*** Block opens ***

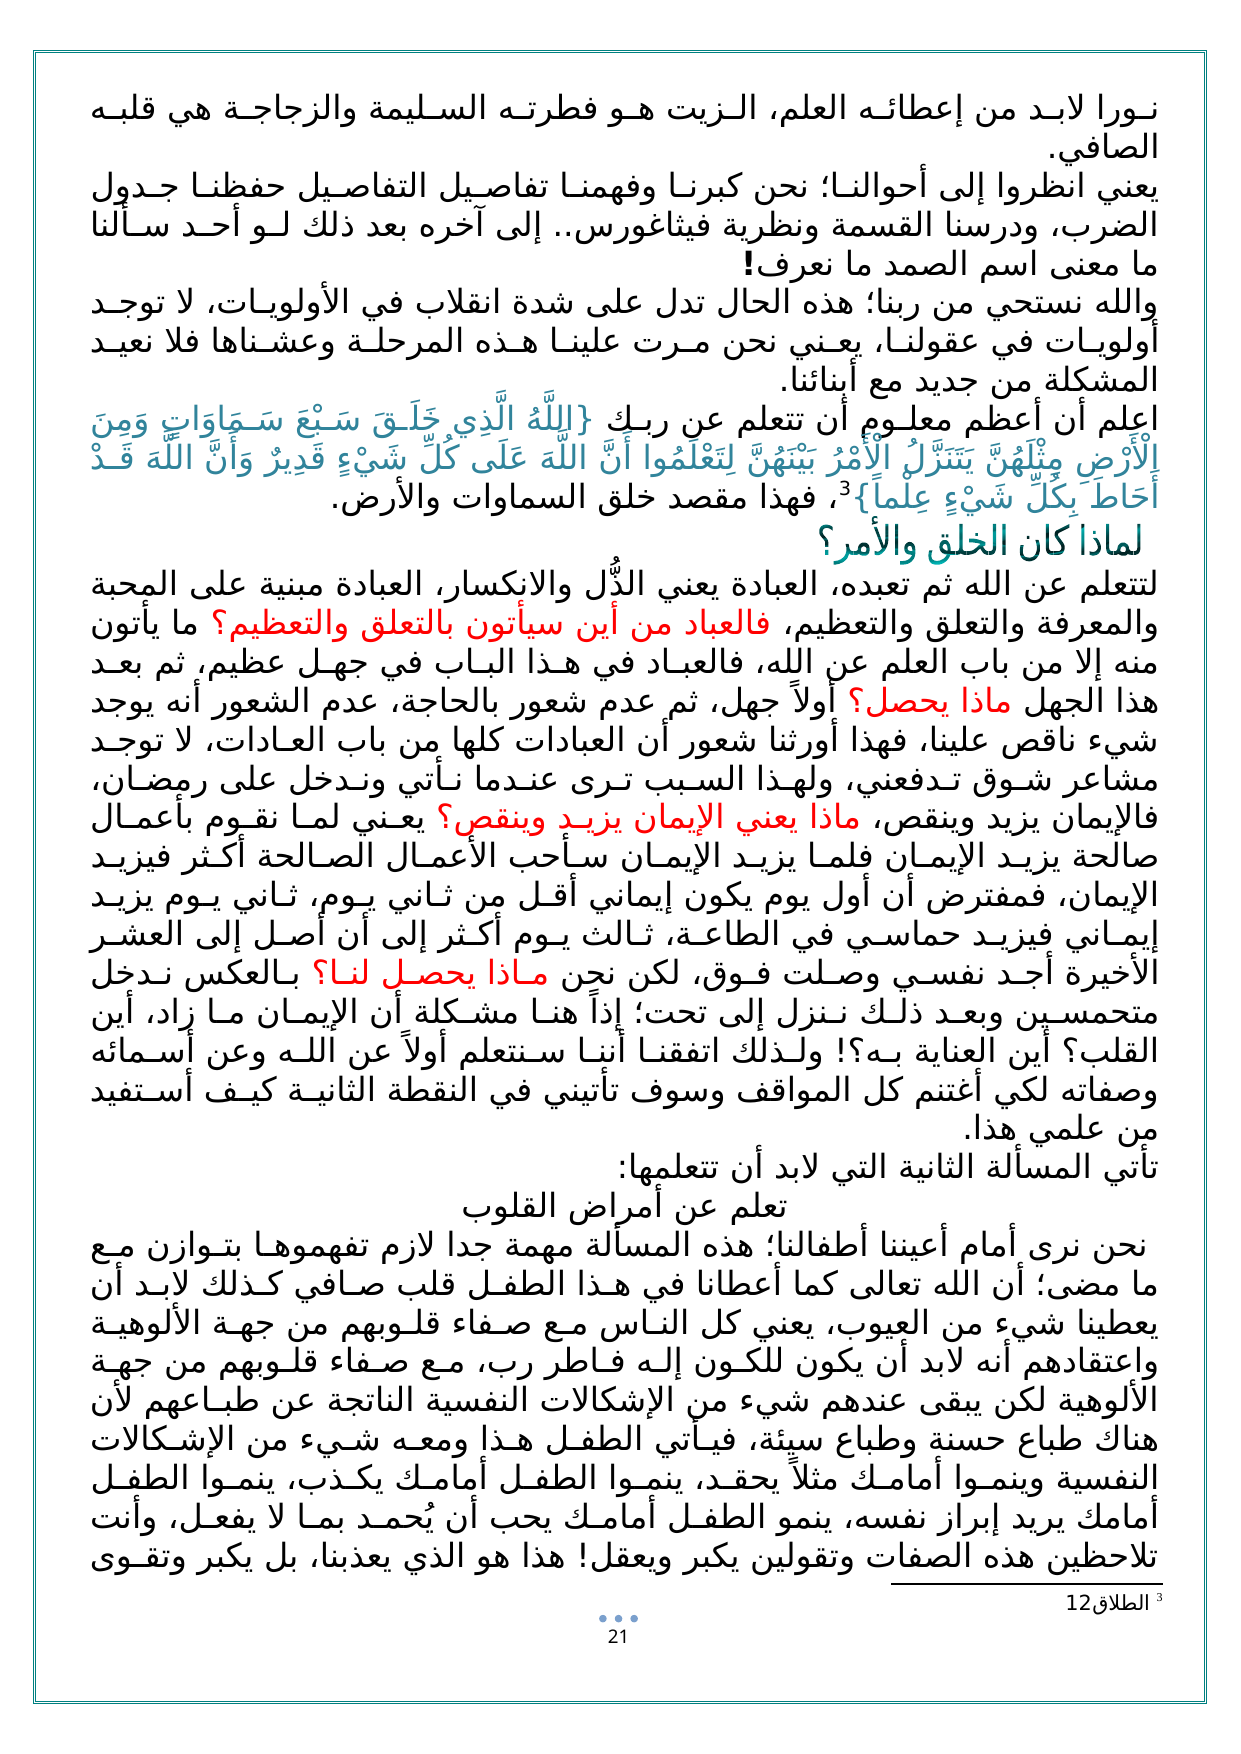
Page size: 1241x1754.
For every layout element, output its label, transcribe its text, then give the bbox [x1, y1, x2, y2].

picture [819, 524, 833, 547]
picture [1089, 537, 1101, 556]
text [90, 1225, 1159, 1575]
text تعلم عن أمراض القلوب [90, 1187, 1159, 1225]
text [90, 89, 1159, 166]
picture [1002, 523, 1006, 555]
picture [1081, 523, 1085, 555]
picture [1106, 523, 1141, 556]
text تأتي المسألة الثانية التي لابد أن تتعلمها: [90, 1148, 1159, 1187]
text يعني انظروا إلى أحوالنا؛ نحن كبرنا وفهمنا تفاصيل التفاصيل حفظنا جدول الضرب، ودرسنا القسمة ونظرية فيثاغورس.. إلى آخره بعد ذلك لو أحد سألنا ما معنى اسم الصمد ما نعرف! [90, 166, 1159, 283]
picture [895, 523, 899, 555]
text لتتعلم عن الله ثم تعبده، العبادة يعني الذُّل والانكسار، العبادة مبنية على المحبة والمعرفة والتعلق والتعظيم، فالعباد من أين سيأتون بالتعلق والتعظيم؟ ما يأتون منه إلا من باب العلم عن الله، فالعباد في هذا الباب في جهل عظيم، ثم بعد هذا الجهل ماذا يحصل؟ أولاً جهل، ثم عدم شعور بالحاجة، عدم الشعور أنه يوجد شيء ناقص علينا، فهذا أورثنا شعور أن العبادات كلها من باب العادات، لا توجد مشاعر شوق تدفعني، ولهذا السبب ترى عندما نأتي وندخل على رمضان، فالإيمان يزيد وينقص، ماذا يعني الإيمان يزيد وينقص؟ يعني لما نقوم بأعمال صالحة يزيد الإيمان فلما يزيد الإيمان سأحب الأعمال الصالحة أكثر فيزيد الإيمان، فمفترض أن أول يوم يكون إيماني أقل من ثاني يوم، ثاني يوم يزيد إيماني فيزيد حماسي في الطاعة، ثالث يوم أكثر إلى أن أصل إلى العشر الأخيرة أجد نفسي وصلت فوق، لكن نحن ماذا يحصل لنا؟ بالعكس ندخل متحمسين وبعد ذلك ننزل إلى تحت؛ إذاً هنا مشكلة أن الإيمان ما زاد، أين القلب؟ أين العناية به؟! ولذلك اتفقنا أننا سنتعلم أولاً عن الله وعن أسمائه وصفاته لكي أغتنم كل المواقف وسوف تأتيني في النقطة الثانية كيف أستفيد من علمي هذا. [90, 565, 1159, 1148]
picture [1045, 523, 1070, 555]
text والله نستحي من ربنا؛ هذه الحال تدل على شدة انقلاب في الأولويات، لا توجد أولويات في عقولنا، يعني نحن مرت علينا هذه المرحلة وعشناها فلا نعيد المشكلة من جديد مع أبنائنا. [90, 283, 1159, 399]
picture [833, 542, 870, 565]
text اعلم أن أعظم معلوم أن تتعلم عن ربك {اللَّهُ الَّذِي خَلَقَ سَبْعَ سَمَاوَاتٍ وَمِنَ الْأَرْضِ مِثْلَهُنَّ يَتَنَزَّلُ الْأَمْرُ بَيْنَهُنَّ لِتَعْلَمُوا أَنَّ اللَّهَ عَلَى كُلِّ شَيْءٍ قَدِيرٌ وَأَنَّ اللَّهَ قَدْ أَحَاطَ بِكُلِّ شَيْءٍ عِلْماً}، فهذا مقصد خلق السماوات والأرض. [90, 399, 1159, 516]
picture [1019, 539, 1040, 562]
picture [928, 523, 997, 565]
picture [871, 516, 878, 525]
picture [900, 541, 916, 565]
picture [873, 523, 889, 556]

*** Block closes ***
*** Block opens ***

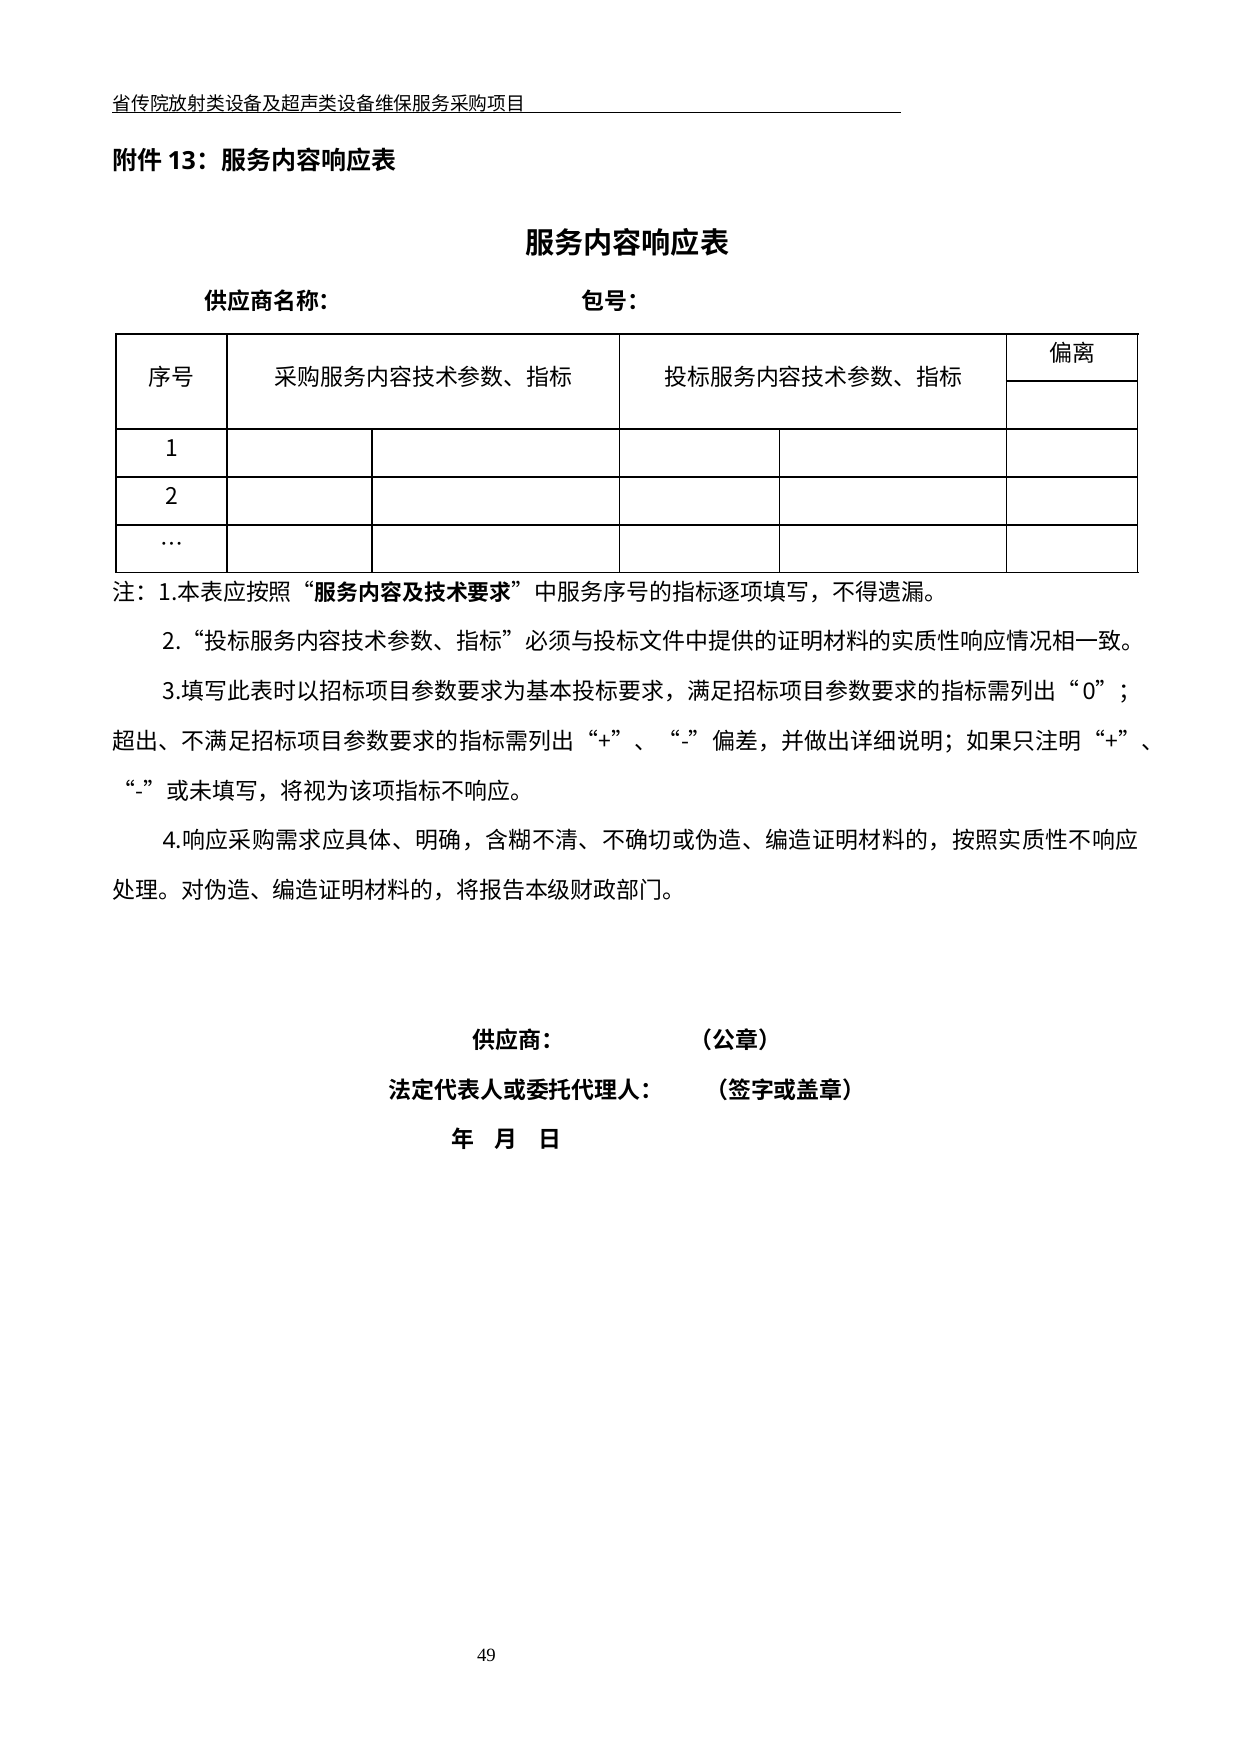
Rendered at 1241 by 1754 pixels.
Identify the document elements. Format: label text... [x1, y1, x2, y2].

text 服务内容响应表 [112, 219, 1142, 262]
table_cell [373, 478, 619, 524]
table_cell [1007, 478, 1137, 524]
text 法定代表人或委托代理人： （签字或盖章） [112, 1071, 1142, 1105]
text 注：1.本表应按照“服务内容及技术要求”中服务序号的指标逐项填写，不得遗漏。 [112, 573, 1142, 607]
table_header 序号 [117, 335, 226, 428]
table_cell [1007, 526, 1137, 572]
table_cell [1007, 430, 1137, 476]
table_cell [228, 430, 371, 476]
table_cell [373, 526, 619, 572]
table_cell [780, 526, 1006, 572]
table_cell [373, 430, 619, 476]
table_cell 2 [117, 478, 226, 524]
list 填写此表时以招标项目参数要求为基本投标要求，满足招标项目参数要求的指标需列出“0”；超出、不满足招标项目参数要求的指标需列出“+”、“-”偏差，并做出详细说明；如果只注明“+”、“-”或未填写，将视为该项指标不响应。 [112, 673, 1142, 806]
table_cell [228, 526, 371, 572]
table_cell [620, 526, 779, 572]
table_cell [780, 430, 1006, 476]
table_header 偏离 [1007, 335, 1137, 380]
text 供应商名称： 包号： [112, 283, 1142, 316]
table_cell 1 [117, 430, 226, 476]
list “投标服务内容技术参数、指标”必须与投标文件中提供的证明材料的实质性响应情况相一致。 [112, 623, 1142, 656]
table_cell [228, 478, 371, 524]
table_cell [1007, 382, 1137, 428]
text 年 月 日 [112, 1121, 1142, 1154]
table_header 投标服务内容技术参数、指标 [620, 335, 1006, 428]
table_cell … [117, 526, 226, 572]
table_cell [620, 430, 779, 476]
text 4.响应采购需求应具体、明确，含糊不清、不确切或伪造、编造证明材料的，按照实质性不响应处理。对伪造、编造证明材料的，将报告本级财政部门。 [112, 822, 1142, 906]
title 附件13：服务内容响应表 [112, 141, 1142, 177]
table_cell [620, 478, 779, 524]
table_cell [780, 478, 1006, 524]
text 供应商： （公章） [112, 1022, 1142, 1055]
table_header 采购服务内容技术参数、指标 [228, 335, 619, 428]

*** Block closes ***
*** Block opens ***

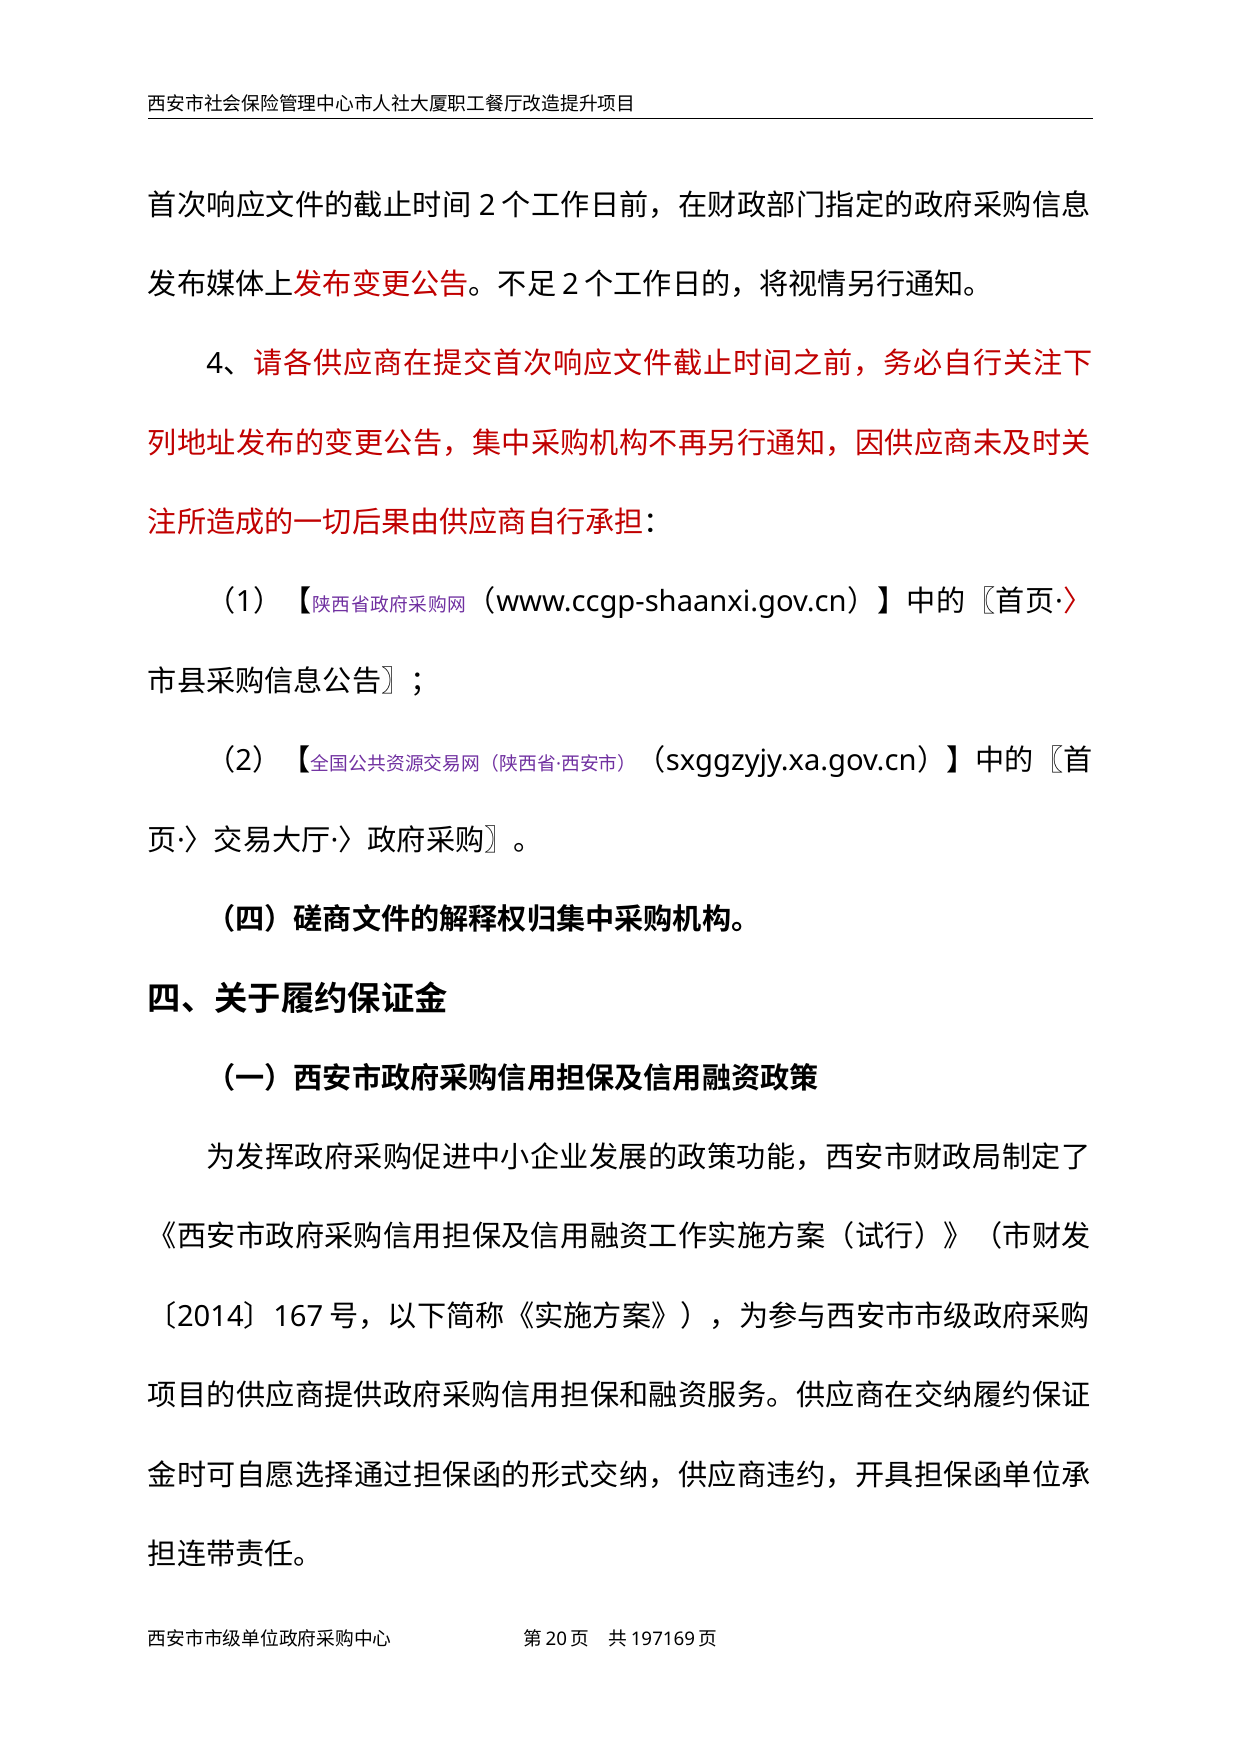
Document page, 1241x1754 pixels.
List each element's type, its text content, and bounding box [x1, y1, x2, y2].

*** Block closes ***

= How to complete this task =
Please report the number of lines in the data that include the word "pixels", and add no other text.

= Response below =
2